One of the China's biggest steel producers, Hebei Iron and Steel, has demanded that iron ore prices be slashed by at least 40 per cent this year.
Chinese production is expected to fall this year as exports drop by at least 20 per cent.
Even bigger production cuts are expected by Australia's two other main iron ore markets South Korea and Japan as global demand for steel continues to deteriorate.
China is now the biggest steel maker in the world, with global market share of about 38 per cent.
Benchmark negotiations between Australian miners and Chinese steel producers have become bogged down with the steel prices falling along with the Chinese spot price for iron ore, which has dropped below the benchmark price for the first time in the past few months.
Chinese steel mills remain in talks with BHP Billiton and Rio Tinto, with the China Iron & Steel Association saying yesterday that talks were still going, with a price drop agreed but not its level.
"Chinese steel mills and the three global miners have agreed on an iron ore price drop for 2009," CISA vice-chairman Luo Bingsheng said.
Brazilian firm Vale is not active in the talks but said it was selling its product at 80 per cent of last year's benchmark. Vale vice-president for China Michael Zhu referred to this as a "provisional pricing" plan.

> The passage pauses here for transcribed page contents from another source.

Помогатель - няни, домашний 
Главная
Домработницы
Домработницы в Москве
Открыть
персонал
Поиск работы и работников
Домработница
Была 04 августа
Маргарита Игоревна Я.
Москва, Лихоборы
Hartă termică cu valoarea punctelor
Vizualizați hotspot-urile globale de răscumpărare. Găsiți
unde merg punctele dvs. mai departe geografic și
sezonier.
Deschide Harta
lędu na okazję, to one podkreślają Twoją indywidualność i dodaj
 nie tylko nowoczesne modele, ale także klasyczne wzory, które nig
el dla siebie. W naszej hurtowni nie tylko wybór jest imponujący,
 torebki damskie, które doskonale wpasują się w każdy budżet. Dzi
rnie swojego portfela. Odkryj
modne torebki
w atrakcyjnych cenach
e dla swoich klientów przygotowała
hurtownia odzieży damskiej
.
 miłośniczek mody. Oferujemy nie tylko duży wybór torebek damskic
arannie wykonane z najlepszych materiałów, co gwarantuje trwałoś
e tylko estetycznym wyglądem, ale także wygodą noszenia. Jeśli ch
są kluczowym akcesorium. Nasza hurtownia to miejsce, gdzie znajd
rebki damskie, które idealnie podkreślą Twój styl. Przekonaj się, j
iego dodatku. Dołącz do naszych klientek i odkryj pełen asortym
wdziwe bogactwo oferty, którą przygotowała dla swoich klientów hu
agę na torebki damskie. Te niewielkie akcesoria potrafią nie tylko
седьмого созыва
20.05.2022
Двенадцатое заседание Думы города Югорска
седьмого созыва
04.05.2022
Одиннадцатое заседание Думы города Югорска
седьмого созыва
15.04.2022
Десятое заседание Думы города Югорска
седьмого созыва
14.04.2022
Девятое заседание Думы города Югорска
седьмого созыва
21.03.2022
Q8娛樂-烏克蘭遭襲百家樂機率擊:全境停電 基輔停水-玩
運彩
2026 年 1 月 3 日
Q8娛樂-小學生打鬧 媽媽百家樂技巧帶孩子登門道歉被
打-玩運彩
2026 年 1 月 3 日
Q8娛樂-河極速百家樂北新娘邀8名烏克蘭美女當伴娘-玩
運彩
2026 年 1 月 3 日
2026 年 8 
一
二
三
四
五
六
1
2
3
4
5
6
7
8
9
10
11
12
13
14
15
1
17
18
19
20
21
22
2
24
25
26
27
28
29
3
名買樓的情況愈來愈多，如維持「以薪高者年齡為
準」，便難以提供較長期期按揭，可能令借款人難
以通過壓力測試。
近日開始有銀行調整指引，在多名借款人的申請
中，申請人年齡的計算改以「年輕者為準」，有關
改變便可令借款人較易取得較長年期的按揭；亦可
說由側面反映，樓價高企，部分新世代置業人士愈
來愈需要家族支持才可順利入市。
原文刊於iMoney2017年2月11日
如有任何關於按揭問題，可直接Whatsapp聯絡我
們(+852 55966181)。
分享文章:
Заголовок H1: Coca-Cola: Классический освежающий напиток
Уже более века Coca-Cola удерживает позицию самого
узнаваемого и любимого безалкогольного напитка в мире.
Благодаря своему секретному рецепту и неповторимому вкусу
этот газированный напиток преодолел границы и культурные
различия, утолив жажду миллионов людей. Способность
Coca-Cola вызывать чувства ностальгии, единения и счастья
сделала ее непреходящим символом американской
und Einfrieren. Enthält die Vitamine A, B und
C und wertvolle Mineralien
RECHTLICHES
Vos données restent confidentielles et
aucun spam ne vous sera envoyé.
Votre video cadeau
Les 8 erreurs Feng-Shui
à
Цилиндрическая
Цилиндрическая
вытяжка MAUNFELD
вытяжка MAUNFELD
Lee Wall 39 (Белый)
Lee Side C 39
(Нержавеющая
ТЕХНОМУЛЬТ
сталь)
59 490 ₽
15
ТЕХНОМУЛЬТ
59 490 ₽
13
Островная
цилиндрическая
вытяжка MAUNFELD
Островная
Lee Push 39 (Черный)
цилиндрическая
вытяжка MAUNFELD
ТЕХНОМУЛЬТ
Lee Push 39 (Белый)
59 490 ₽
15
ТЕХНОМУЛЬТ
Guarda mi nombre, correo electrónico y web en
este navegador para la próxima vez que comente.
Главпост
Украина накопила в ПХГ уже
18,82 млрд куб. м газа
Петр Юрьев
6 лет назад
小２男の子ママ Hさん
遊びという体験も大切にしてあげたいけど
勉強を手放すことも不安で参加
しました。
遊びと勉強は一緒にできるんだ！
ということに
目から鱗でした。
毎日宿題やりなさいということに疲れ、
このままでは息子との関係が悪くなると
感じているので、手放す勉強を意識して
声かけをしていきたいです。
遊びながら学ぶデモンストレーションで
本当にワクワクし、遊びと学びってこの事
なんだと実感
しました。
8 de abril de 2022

"This is not a discount -- the difference will be returned once the 2009 term price is settled," he told Dow Jones. But Vale has backed out of the talks this year.
"The others can settle it and Vale will take the cue," Mr Zhu said. He said the company would cut output capacity by 25 per cent this year but Chinese mills were pushing for a better price cut.
Hubei Iron & Steel vice-president Tian Zhiping told the Metal Bulletin China Iron Ore conference in Beijing yesterday: "Iron ore suppliers and steel mills are close and irreplaceable partners who will rise and fall together only through mutual support and co-operation can we survive the global crisis together.
"The iron ore price shall go back to the level of 2007, this is a basic condition and the decrease is about 40 per cent or above.
"If we go back to the price of 2007, it's about a 44 per cent drop for Brazil and for Australia it's 44.4 per cent."
Chinese steel companies are suffering from having to pay prices set last year at the very tail of the resources boom and its steel exports have already slumped by 55 per cent for the first months of this year.
A leading Chinese government researcher in the sector called at the conference for the breaking of the benchmark system.
"We need to establish a new benchmark system of iron ore in our favour," Li Xinchuang, a researcher at the China Metallurgy Industry Research and Planning Institute, said.
"The price needs to be firm and stable and the current mechanism is not fair and reasonable.
"The steel industry in China also remains fractured and inefficient and is one of the main targets for industry rationalisation set by the country's leaders as part of it 4 trillion yuan stimulus package designed to boost domestic demand and consumption to help balance the ongoing plunge in demand for its goods," Mr Li said.
"There is irrational industrial distribution and that poses difficulties for the industry."
But despite fragmentation, Deloitte expects the top-five Chinese companies to account for 50 per cent of production by 2020.
A problem for China is that lower spot prices have forced low-grade local iron ore producers out of the market. increasing reliance on better quality ore from Australia and Brazil.